Unlike Alcohol, Marijuana Not Linked to Dating Abuse Perpetration.
Dating abuse is physical, sexual, or psychological violence committed against a current or former dating partner. Previous research has found an association between same-day alcohol use and perpetrating dating abuse, but the participants in those studies have almost exclusively been college students. Meanwhile, very little is known about marijuana use and dating abuse perpetration in college or non-college-attending younger adults.
Now, a new study led by a School of Public Health researcher examines alcohol and marijuana use by non-college attending young adults who have perpetrated dating abuse. The study finds no strong association between marijuana use and dating abuse perpetration, and that the association between alcohol and dating abuse perpetration could be less straightforward than previously understood.
In the study, published in Violence Against Women, participants were more likely to perpetrate dating abuse within the same 24 hours as drinking alcohol, but in half of these cases their drinking took place after the event. The association between same-day marijuana use and dating abuse perpetration was weak and not statistically significant.
Lead author Emily Rothman, professor of community health sciences, says she and her co-authors were not entirely surprised by the marijuana finding, but that the alcohol finding was a “twist.”
“This raises some new questions about whether the association between alcohol and same-day alcohol use, at least in non-college-attending young adults, is always about alcohol having that pharmacological disinhibiting effect and causing violence,” she says, “or whether it might not be feelings of stress, guilt, shame, and upset that drive some people who perpetrate violence to consume alcohol afterwards. Both explanations could also be in play at the same time.”
Rothman and her colleagues recruited the study’s 60 participants from the pediatric emergency department of a large, urban, safety-net hospital between March 2012 and January 2013. Participants were between 18 and 24 years old, had had at least one drink in the preceding month, and had perpetrated two or more acts of physical or sexual abuse against a dating partner in the prior three months. Unlike the majority of previous studies on dating abuse, participants in this study were predominantly black, Hispanic, or multiracial, and only one participant had some college education.
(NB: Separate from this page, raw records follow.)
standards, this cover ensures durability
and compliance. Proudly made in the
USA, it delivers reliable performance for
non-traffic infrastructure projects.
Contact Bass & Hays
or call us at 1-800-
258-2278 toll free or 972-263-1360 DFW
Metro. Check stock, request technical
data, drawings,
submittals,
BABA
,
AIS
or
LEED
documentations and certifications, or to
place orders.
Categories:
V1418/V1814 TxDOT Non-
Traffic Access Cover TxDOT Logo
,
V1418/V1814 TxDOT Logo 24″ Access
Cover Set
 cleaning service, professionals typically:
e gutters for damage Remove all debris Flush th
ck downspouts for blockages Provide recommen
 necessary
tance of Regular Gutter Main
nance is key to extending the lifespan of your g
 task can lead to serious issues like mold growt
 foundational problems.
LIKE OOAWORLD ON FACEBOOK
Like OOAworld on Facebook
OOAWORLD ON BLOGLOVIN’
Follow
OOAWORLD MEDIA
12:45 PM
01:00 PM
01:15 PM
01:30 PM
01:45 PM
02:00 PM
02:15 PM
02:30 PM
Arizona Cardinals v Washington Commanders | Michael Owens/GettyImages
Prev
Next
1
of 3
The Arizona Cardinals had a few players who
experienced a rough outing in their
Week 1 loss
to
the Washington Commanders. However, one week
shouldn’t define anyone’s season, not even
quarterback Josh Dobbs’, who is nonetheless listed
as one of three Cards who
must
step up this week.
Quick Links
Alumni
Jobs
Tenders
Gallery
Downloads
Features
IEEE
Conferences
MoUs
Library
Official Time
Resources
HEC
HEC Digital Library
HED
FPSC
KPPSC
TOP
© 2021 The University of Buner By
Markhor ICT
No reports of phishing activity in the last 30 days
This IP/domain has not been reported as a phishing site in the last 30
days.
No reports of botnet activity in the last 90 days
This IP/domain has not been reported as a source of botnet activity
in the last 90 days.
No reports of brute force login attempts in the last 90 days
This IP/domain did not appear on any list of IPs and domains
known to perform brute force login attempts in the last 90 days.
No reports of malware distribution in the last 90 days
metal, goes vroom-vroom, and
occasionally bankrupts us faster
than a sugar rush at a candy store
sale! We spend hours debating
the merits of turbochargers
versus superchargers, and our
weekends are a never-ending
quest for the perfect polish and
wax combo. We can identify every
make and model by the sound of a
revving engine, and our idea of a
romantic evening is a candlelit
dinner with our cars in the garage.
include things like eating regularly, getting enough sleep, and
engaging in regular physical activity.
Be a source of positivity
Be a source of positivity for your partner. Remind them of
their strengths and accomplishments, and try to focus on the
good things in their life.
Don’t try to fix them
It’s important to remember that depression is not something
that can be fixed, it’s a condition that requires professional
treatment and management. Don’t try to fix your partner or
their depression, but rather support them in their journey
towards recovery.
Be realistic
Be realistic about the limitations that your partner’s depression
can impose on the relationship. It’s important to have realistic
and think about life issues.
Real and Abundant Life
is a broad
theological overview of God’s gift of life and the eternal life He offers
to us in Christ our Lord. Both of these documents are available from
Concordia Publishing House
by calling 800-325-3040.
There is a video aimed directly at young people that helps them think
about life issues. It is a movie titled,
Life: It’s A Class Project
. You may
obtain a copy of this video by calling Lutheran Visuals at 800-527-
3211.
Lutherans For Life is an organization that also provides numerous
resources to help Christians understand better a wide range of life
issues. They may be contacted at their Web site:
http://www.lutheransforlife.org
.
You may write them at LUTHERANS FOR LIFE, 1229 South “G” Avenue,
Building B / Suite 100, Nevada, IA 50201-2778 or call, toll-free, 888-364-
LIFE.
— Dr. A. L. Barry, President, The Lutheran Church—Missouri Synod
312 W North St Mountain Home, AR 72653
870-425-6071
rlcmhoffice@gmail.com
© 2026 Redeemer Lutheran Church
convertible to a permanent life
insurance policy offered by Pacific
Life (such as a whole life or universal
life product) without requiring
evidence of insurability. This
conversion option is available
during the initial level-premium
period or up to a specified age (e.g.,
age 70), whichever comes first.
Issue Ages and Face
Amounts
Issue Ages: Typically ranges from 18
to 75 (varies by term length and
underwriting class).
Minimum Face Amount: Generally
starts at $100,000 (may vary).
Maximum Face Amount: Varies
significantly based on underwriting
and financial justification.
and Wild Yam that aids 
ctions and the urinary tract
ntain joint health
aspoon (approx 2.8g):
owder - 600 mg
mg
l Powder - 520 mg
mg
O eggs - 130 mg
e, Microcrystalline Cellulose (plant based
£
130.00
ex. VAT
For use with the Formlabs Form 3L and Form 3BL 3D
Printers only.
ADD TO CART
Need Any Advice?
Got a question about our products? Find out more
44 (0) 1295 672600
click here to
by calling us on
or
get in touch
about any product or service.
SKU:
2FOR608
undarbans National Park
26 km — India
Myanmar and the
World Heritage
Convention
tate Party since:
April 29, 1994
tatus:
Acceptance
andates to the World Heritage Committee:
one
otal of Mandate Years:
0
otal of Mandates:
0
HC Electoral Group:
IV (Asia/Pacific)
Over the course of the study, participants regularly called into an interactive voice response system to answer questions about the preceding 24 hours. They reported perpetrating dating abuse on 34 percent of the days they interacted with a dating partner.
On days when participants reported both drinking and dating abuse, 24 percent reported drinking before the event, 28 percent reported drinking after, and 14 percent reported drinking both before and after.
The researchers did not find an association between dating abuse perpetration and drinking before the dating abuse event. Male participants were about twice as likely to drink after perpetrating less severe dating abuse as they were on any other day, but other participants—including men reporting perpetrating more severe dating abuse—were no more likely to drink after an incident as they were on any other day.
Drinking alcohol, or both drinking alcohol and using marijuana, was associated with twice the odds of perpetrating dating abuse on that day as opposed to a non-drinking, or non-drinking no-marijuana-use day. However, a study participant was four times more likely to perpetrate more severe dating abuse on an alcohol-only day than on a no-alcohol day. Male participants were five times more likely to perpetrate dating violence on a day when they drank but did not use marijuana, compared to days when they neither drank nor used marijuana.
The researchers did find a small positive association between same-day marijuana use and dating abuse, but the association was weak and not statistically significant.
“It might be that in some people, marijuana does ‘chill them out,’” Rothman says, “but, still, there could be other people who do experience increased anxiety or depression because of marijuana use that in turn elevates risk of aggression.” Using marijuana can also lead to conflict simply because someone’s partner does not want them using marijuana, Rothman says: “Marijuana use might have other negative consequences, but one cannot easily add ‘causes people to perpetrate dating abuse’ to the list of negative consequences of marijuana use at this time.”
The study was co-authored by Timothy Heeren, professor of biostatistics. The other co-authors were Gregory Stuart of the University of Tennessee and Jeff Temple of the University of Texas Medical Branch.